▸ **WHAT NEEDS TO BE DONE**
Reproduce the entries word for word, starting at their first line and ending at the line that contains "order: Anura".

-- START OF DATA EXTRACT --

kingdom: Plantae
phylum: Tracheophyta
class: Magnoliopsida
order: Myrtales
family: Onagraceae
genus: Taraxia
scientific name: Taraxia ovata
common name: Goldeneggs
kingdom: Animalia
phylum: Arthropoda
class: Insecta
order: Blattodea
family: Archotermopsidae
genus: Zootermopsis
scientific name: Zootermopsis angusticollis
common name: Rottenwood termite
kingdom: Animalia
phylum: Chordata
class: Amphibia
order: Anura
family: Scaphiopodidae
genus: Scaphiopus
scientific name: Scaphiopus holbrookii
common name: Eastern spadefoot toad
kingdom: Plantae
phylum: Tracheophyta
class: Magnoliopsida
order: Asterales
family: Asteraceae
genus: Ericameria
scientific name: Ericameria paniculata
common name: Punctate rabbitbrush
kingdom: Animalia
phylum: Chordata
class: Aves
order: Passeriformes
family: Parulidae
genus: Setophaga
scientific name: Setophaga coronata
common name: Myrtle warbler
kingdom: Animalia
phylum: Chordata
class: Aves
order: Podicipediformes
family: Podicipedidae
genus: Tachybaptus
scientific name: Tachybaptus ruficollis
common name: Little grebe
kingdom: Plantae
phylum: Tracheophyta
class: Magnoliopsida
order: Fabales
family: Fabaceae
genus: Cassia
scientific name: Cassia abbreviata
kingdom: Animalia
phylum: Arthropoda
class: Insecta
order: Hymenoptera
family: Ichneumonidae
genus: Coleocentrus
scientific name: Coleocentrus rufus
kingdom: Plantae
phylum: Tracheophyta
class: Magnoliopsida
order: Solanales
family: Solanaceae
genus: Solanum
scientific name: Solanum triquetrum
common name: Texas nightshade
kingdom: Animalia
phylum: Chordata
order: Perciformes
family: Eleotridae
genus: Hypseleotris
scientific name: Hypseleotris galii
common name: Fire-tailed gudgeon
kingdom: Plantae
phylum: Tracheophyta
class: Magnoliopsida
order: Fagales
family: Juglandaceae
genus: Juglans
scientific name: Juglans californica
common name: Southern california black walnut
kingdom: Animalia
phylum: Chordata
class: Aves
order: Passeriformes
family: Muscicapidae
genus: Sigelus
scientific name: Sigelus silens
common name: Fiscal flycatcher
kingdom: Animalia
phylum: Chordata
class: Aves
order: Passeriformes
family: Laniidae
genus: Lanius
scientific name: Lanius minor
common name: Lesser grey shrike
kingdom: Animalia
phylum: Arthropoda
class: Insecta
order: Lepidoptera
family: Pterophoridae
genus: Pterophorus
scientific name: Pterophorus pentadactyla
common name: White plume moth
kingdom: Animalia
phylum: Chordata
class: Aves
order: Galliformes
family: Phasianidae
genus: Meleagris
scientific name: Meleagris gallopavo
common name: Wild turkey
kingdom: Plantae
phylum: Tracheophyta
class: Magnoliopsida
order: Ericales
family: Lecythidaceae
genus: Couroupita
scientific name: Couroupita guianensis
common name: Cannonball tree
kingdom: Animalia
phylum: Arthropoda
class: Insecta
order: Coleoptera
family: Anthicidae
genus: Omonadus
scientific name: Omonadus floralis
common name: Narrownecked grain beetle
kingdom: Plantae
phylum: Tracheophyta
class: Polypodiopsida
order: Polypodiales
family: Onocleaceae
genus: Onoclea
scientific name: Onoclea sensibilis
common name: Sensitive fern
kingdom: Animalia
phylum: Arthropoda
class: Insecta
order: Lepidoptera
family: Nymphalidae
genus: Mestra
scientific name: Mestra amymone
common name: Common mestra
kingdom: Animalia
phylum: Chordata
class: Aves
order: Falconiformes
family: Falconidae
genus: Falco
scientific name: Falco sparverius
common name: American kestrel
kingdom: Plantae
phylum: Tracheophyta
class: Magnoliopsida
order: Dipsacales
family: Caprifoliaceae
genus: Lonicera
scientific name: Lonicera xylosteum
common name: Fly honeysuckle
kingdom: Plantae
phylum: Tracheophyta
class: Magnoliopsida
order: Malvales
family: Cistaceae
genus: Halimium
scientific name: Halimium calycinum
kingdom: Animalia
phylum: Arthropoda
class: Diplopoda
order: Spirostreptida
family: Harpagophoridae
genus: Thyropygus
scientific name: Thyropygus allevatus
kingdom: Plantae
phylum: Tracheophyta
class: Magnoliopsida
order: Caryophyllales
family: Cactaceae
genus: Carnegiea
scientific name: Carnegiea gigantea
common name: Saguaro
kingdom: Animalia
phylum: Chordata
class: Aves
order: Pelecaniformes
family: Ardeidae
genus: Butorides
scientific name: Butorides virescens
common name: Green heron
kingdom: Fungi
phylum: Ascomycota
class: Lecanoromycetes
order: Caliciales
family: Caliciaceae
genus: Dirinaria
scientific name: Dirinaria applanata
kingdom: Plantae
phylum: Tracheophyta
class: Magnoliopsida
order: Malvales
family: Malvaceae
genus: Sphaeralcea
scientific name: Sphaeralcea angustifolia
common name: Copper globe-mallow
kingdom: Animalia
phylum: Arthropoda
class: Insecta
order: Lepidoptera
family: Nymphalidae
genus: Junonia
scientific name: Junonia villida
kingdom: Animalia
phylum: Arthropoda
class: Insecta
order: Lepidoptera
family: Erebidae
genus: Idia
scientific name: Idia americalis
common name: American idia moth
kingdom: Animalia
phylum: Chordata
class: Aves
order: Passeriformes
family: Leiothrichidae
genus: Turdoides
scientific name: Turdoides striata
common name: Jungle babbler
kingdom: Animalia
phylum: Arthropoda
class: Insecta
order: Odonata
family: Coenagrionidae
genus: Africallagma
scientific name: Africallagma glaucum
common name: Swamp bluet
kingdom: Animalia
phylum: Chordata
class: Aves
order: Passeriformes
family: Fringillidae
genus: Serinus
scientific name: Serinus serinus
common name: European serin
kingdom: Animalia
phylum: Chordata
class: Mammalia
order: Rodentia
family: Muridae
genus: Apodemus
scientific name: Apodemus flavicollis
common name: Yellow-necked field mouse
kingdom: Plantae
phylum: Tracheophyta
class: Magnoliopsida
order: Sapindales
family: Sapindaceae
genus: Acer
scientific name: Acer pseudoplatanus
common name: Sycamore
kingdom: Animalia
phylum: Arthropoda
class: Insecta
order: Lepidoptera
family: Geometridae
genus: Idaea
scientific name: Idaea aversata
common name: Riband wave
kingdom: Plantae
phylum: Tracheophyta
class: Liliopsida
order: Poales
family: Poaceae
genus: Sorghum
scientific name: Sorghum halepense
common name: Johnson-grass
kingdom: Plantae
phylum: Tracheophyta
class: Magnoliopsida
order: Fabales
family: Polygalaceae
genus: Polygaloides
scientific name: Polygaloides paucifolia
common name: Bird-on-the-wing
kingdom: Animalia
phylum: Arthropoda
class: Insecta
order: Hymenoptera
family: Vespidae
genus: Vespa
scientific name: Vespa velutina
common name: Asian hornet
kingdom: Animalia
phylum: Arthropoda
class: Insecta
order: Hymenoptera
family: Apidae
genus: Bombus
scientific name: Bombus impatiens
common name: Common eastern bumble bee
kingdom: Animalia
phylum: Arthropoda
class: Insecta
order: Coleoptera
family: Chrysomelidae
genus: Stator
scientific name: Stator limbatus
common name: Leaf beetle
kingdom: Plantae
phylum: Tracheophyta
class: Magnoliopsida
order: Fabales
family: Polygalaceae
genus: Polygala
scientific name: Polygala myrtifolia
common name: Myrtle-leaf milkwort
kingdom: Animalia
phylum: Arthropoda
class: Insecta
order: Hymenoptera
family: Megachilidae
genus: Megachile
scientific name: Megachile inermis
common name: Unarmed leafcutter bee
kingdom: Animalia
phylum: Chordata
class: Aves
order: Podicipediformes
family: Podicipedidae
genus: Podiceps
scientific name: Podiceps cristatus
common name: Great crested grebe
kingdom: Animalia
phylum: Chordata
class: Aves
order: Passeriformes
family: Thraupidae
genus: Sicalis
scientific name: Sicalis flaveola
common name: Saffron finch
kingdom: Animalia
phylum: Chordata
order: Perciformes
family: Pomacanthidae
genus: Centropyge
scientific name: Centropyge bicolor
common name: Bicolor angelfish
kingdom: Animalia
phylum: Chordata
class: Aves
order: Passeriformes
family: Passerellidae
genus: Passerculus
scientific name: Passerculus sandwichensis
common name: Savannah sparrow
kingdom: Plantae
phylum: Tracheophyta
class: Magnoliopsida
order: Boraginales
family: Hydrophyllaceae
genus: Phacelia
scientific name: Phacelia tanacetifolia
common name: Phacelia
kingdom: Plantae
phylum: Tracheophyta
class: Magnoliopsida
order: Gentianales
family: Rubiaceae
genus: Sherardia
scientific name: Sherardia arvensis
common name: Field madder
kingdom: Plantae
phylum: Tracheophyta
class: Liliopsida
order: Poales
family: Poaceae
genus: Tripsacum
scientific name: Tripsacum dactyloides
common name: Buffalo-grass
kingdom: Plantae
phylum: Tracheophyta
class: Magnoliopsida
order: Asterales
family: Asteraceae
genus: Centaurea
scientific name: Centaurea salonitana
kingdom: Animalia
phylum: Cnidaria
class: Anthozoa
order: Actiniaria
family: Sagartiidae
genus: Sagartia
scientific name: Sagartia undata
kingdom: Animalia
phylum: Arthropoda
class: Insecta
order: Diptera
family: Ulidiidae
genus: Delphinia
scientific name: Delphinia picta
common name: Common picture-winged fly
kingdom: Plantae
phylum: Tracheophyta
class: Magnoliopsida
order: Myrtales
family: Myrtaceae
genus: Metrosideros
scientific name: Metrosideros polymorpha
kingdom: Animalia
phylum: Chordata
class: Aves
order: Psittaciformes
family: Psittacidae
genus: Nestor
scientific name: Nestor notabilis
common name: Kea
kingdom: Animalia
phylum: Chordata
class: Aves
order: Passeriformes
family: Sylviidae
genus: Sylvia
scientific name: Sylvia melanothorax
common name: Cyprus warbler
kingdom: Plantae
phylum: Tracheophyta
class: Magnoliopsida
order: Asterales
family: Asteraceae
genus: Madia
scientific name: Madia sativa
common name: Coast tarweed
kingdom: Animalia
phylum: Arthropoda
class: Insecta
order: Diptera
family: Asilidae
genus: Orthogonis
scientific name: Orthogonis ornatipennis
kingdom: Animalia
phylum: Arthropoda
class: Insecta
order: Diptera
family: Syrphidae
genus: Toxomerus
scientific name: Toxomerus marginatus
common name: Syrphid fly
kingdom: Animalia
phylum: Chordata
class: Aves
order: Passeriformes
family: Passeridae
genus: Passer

-- END OF DATA EXTRACT --

▸ **REPLY**
kingdom: Plantae
phylum: Tracheophyta
class: Magnoliopsida
order: Myrtales
family: Onagraceae
genus: Taraxia
scientific name: Taraxia ovata
common name: Goldeneggs
kingdom: Animalia
phylum: Arthropoda
class: Insecta
order: Blattodea
family: Archotermopsidae
genus: Zootermopsis
scientific name: Zootermopsis angusticollis
common name: Rottenwood termite
kingdom: Animalia
phylum: Chordata
class: Amphibia
order: Anura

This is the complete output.